By 1924, the koala population had gone bust; they were extinct in South Australia, severely depleted in New South Wales, and estimates for
Victoria were as low as 500 animals.
The economic bust of the 1930s depression was a difficult time for Nana who had the task of bringing up a family of six by herself as
Grandfather had died, never quite recovering from the war.
By this time, the koala population on the Victorian mainland was thought to be confined to a few remnant populations in South Gippsland and the Mornington Peninsula.
Citizens concerned at the survival of the koala in Victoria during the 1930s captured individuals and placed them on Phillip Island and
French Island where they were secure and able to breed up.
Koalas had been extinct from Warrandyte for decades when in 1985, government agencies released 30 adult and eight juvenile koalas at
Pound Bend.
The following year there was another release of a similar number.
Phillip and French Islands had provided security to enable koalas to boom and breed up large numbers but now they were outstripping their habitat.
However, the koala boom was from an isolated, in-bred population, with a very low genetic diversity and this population is now the source of most of the Victorian koala populations — with the exception of unique Strzelecki Ranges wild populations, which are genetically intact and diverse.

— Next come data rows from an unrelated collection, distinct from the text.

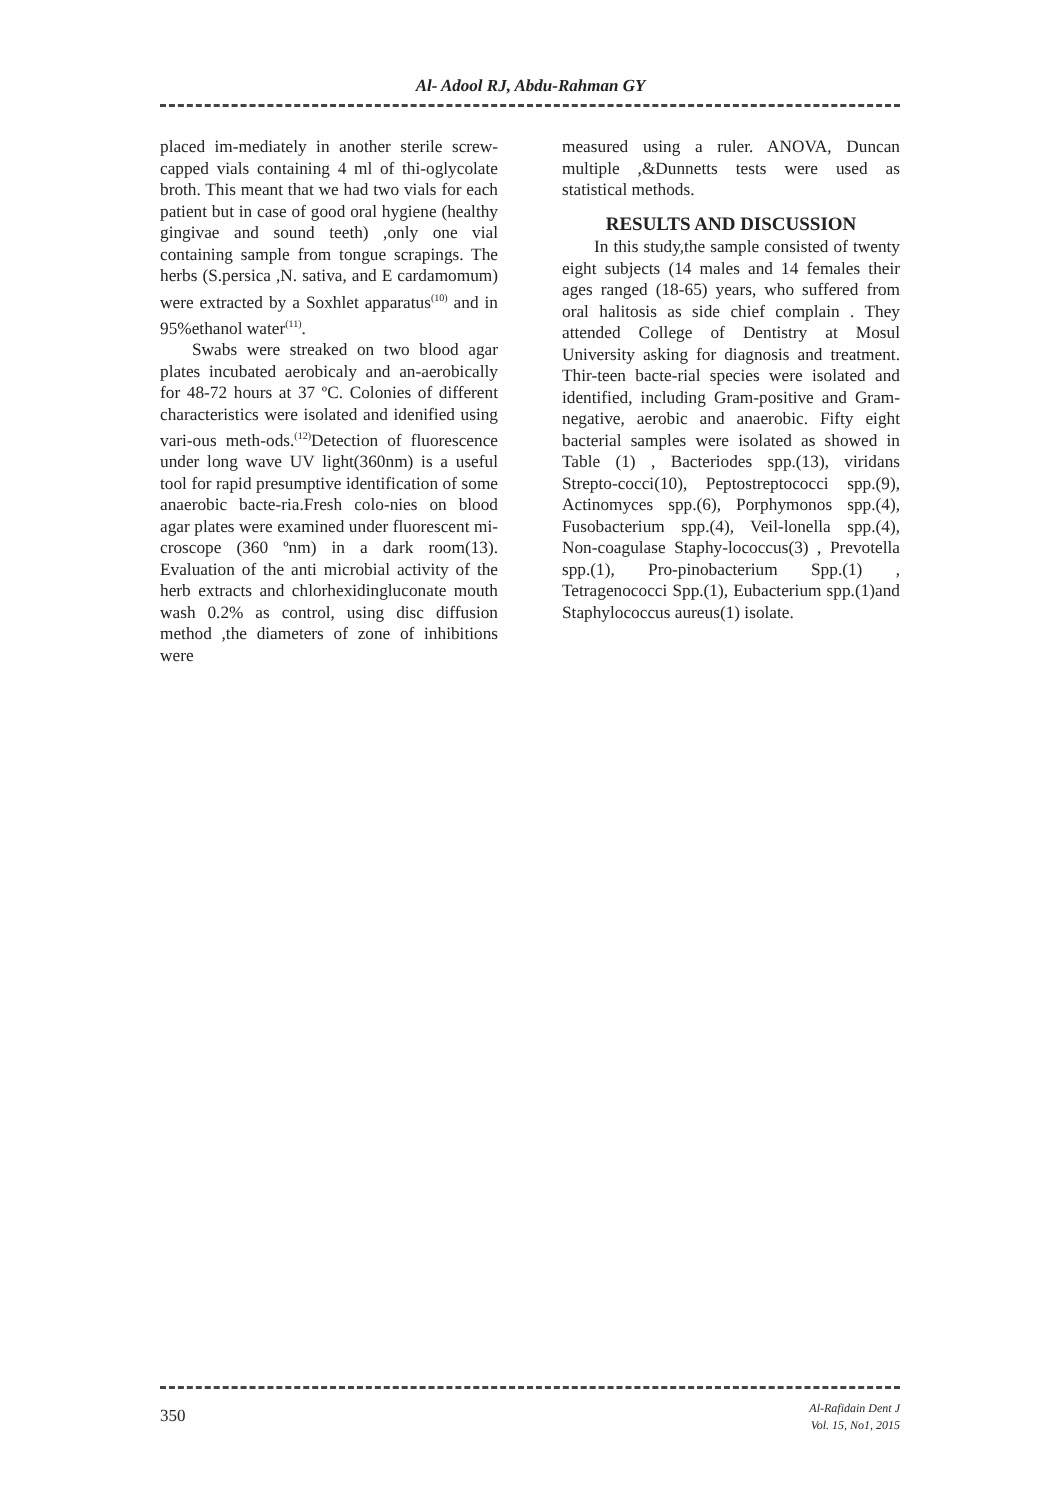Al- Adool RJ, Abdu-Rahman GY
placed im-mediately in another sterile screw-capped vials containing 4 ml of thi-oglycolate broth. This meant that we had two vials for each patient but in case of good oral hygiene (healthy gingivae and sound teeth) ,only one vial containing sample from tongue scrapings. The herbs (S.persica ,N. sativa, and E cardamomum) were extracted by a Soxhlet apparatus<sup>(10)</sup> and in 95%ethanol water<sup>(11)</sup>.
Swabs were streaked on two blood agar plates incubated aerobicaly and an-aerobically for 48-72 hours at 37 ºC. Colonies of different characteristics were isolated and idenified using vari-ous meth-ods.<sup>(12)</sup>Detection of fluorescence under long wave UV light(360nm) is a useful tool for rapid presumptive identification of some anaerobic bacte-ria.Fresh colo-nies on blood agar plates were examined under fluorescent mi-croscope (360 ºnm) in a dark room(13). Evaluation of the anti microbial activity of the herb extracts and chlorhexidingluconate mouth wash 0.2% as control, using disc diffusion method ,the diameters of zone of inhibitions were
measured using a ruler. ANOVA, Duncan multiple ,&Dunnetts tests were used as statistical methods.
RESULTS AND DISCUSSION
In this study,the sample consisted of twenty eight subjects (14 males and 14 females their ages ranged (18-65) years, who suffered from oral halitosis as side chief complain . They attended College of Dentistry at Mosul University asking for diagnosis and treatment. Thir-teen bacte-rial species were isolated and identified, including Gram-positive and Gram-negative, aerobic and anaerobic. Fifty eight bacterial samples were isolated as showed in Table (1) , Bacteriodes spp.(13), viridans Strepto-cocci(10), Peptostreptococci spp.(9), Actinomyces spp.(6), Porphymonos spp.(4), Fusobacterium spp.(4), Veil-lonella spp.(4), Non-coagulase Staphy-lococcus(3) , Prevotella spp.(1), Pro-pinobacterium Spp.(1) , Tetragenococci Spp.(1), Eubacterium spp.(1)and Staphylococcus aureus(1) isolate.
350
Al-Rafidain Dent J
Vol. 15, No1, 2015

The release was incredibly successful and by 1995 koalas were generally found everywhere in the Middle Yarra area where there was suitable habitat, especially in Warrandyte State Park, the population had even spread to private property.

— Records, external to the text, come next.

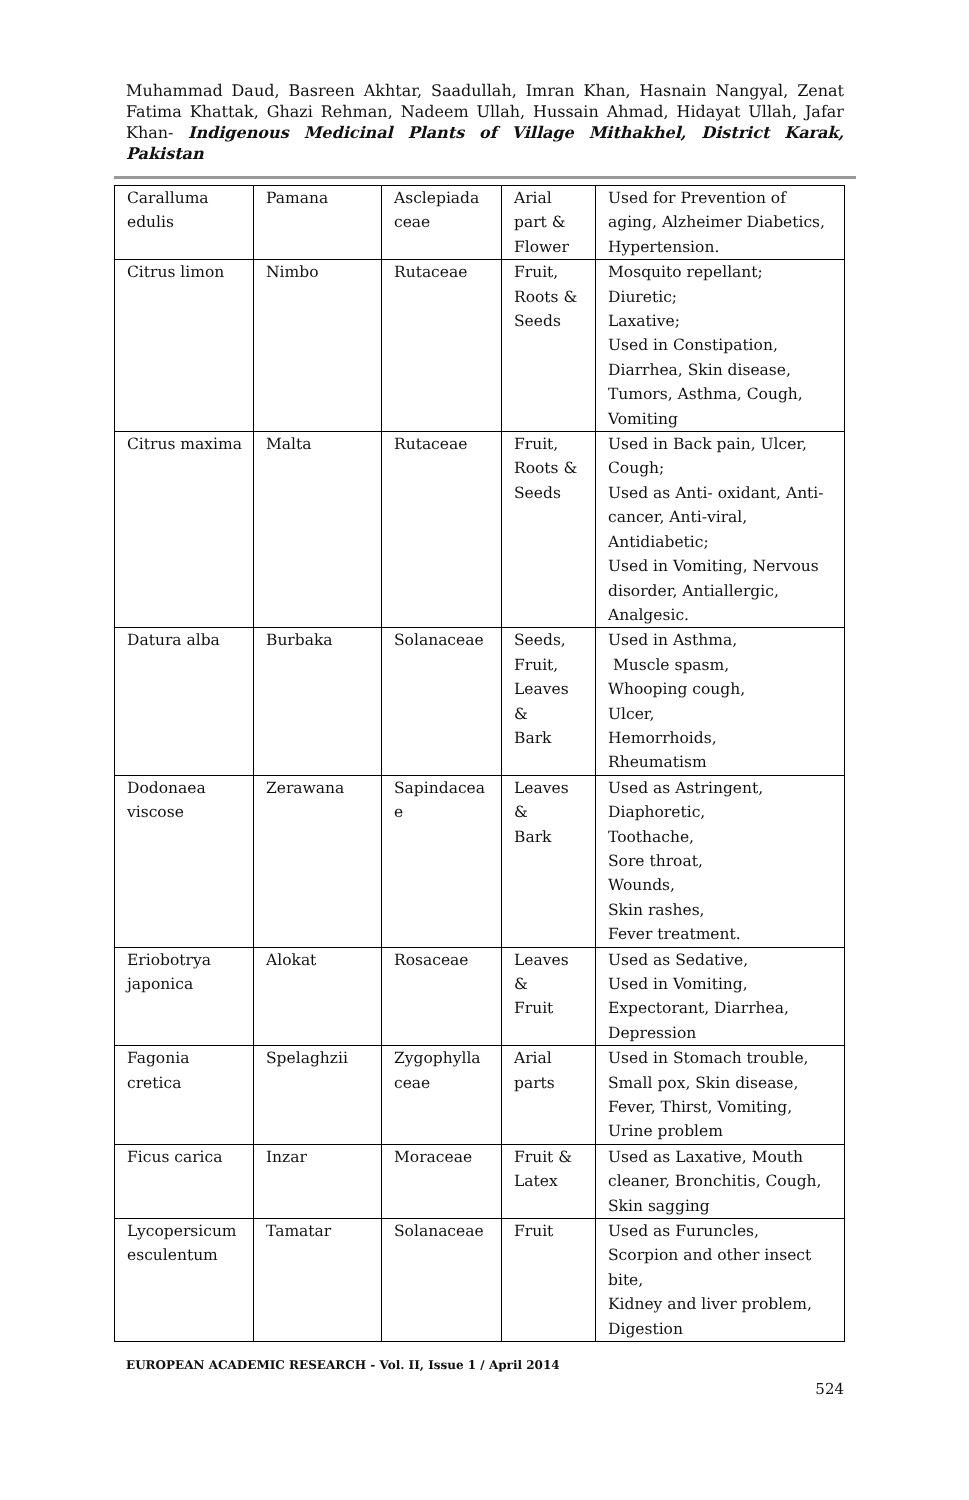Muhammad Daud, Basreen Akhtar, Saadullah, Imran Khan, Hasnain Nangyal, Zenat Fatima Khattak, Ghazi Rehman, Nadeem Ullah, Hussain Ahmad, Hidayat Ullah, Jafar Khan- Indigenous Medicinal Plants of Village Mithakhel, District Karak, Pakistan
| Caralluma edulis | Pamana | Asclepiada ceae | Arial part & Flower | Used for Prevention of aging, Alzheimer Diabetics, Hypertension. |
| Citrus limon | Nimbo | Rutaceae | Fruit, Roots & Seeds | Mosquito repellant; Diuretic; Laxative; Used in Constipation, Diarrhea, Skin disease, Tumors, Asthma, Cough, Vomiting |
| Citrus maxima | Malta | Rutaceae | Fruit, Roots & Seeds | Used in Back pain, Ulcer, Cough; Used as Anti- oxidant, Anti-cancer, Anti-viral, Antidiabetic; Used in Vomiting, Nervous disorder, Antiallergic, Analgesic. |
| Datura alba | Burbaka | Solanaceae | Seeds, Fruit, Leaves & Bark | Used in Asthma, Muscle spasm, Whooping cough, Ulcer, Hemorrhoids, Rheumatism |
| Dodonaea viscose | Zerawana | Sapindacea e | Leaves & Bark | Used as Astringent, Diaphoretic, Toothache, Sore throat, Wounds, Skin rashes, Fever treatment. |
| Eriobotrya japonica | Alokat | Rosaceae | Leaves & Fruit | Used as Sedative, Used in Vomiting, Expectorant, Diarrhea, Depression |
| Fagonia cretica | Spelaghzii | Zygophylla ceae | Arial parts | Used in Stomach trouble, Small pox, Skin disease, Fever, Thirst, Vomiting, Urine problem |
| Ficus carica | Inzar | Moraceae | Fruit & Latex | Used as Laxative, Mouth cleaner, Bronchitis, Cough, Skin sagging |
| Lycopersicum esculentum | Tamatar | Solanaceae | Fruit | Used as Furuncles, Scorpion and other insect bite, Kidney and liver problem, Digestion |
EUROPEAN ACADEMIC RESEARCH - Vol. II, Issue 1 / April 2014
524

In Dreaming Stories, Wurundjeri legends associate Koobor (koala) with drought.
Although they may kill koala for food, the skin may not be removed, or bones broken, until after koala is cooked.
Should anyone disobey this law, it is said that the spirit of the dead koala will cause such a severe drought that everyone except the koalas will die of thirst.
In 1997 the Millennium Drought started, the climatic version of “boom or bust”, and our local koala population went bust.
The koala diet is very restricted, there is only a few species of eucalypt leaves which they can eat.
The leaves they can eat also need to have a minimum moisture level of 45 per cent to provide them with enough water so that they do not have to drink water.
The success of the 1985 koala release allowed koala’s to fill all available niches in local habitats, but the Millennium Drought reduced the leaf moisture content below 45 per cent and koalas began falling out of trees.
In the local wildlife refuge, 52 died in care and 102 were euthanized, the population dropping dramatically.
“Boom and bust” is the breeding dynamic many Australian mammals employ to overcome one of the most erratic and variable climates
in the world; breeding prolifically during productive high levels of rainfall, which allows populations to safely diminish (bust) during
periods of drought and then expand again (boom) when the rains return, Australian mammals are genetically pre-determined to
manage their population and habitat in conjunction with this climate cycle.
B u t , as successful as the translocation program operating from the Islands has been, the lack of genetic diversity has produced
behaviour traits which do not assist in survival.
For example, not changing food trees every night, thereby killing feed trees and breeding during droughts, strategies other genetically intact and diverse koala populations avoid doing.
The good news is koalas are still in the landscape — but at highly reduced numbers and fighting for survival.
I have not seen one since 2005.
On the mainland, the amount of viable habitat available remains a limited island in a sea of urbanisation, farmland and unsuitable bushlands.
The hotter and drier our climate becomes with Global Warming the more precipitous their future becomes.
My Grandmother — a war bride and then a war widow — never needed her koala skin gloves in the hot Australian climate, but she
did need the sanctuary which her children provided for her in later years.
Something we may not be able to provide for koalas locally, as the climate warms.